The Parthenon is a two cella chamber designed structure (meaning it has a solid wall inside a colonnade) that is constructed largely out of Pentelic marble. This material was well known in ancient Greece for its quality and beauty. Although beautiful, the marble would have been painted with bright colors. As far as a function of the building goes, the primarily purpose of the build was a place or worship for the goddess Athena. The main room housed a forty foot tall statue of her. She was likely made of ivory and gold over a wooden armature. The second chamber was used as a treasury for the Delian League.

Doric order column styles were used in most of this buildings colonnades, however Ionic order was used inside the two cella chambers.
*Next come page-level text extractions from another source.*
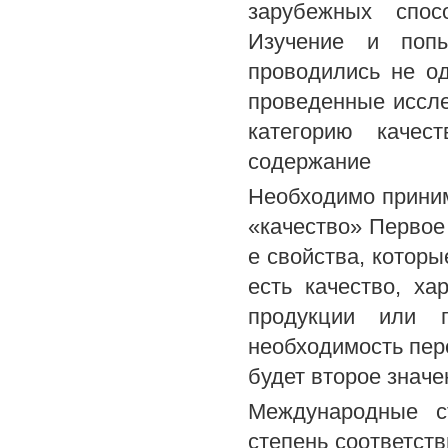
зарубежных спос
Изучение и попы
проводились не о
проведенные иссле
категорию качес
содержание
Необходимо приним
«качество» Первое 
е свойства, котор
есть качество, ха
продукции или п
необходимость пере
будет второе значе
Международные с
степень соответст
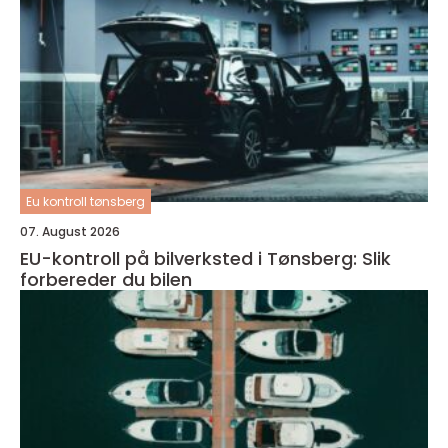
Eu kontroll tønsberg
07. August 2026
EU-kontroll på bilverksted i Tønsberg: Slik
forbereder du bilen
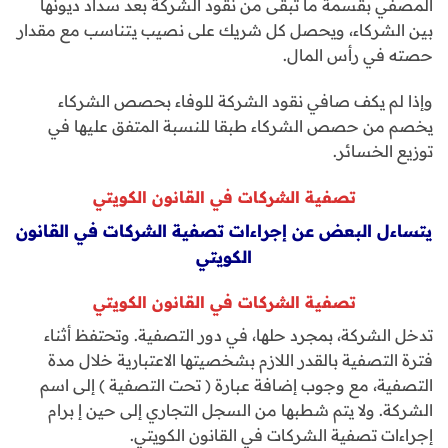
المصفي بقسمة ما تبقى من نقود الشركة بعد سداد ديونها
بين الشركاء، ويحصل كل شريك على نصيب يتناسب مع مقدار
حصته في رأس المال.
وإذا لم يكف صافي نقود الشركة للوفاء بحصص الشركاء
يخصم من حصص الشركاء طبقا للنسبة المتفق عليها في
توزيع الخسائر.
تصفية الشركات في القانون الكويتي
يتساءل البعض عن إجراءات تصفية الشركات في القانون
الكويتي
تصفية الشركات في القانون الكويتي
تدخل الشركة، بمجرد حلها، في دور التصفية. وتحتفظ أثناء
فترة التصفية بالقدر اللازم بشخصيتها الاعتبارية خلال مدة
التصفية، مع وجوب إضافة عبارة ( تحت التصفية ) إلى اسم
الشركة. ولا يتم شطبها من السجل التجاري إلى حين إ برام
إجراءات تصفية الشركات في القانون الكويتي.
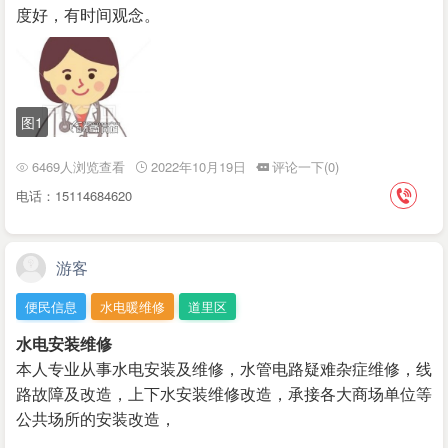
度好，有时间观念。
图1
6469人浏览查看
2022年10月19日
评论一下(0)
电话：15114684620
游客
便民信息
水电暖维修
道里区
水电安装维修
本人专业从事水电安装及维修，水管电路疑难杂症维修，线
路故障及改造，上下水安装维修改造，承接各大商场单位等
公共场所的安装改造，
The columns them selves are made for stacked sections of marble block that fit together perfectly. These sections were made with a square notch placed perfectly at the center (on both the top and bottom). In the bottom notch was placed a cedar wood block with a hole in the center. The top section was lowered with a wooden block that had a wooden peg coming down. After the peg was inserted to the hole, the blocks were perfectly on center and only minor alignment adjustment was needed. Another interesting note on the columns is that they tip in slightly so they appear more stable, and thus appearing stronger as one looks up at them. Along this same optical adjustment, the columns also swell in the middle so they don't appear to sag.
 
In its prime, the Parthenon was used as a civic meeting area, art gallery, worship area, bank and library. Since then, it has also been attacked; partially exploded; set on fire; served as a church, mosque and Spartan military barracks; its art has been looted and it has survived earthquakes, air pollution and problems due to damaging restoration techniques of the early 1900’s. Since 1975, the Parthenon has been getting a facelift by the Acropolis Restoration Project. The project’s president, Charalambos Bouras, stated that, "We preserve all the original pieces and we add only a few marble in order to fit them to the general construction." The work is painstaking: it took five years to properly place and restore 500 marble sections. There are over 70,000 in the whole structure.

The Fall of Greece:

The Greeks were weakened after the Peloponnesian War. Soon, Greece was controlled by a Macedonian Prince: Alexander the Great. He had conquered: Macedonia, Greece, Egypt, Mideast, Persia, and West India. After Alexander's death, the kingdom was divided into three parts. In 146 BC, Greece became a part of Roman Empire. Although the Greek civilization is not what it once was, their ideas they developed have changed the world forever. Classic ideas are those that have developed from Greek and Roman origins.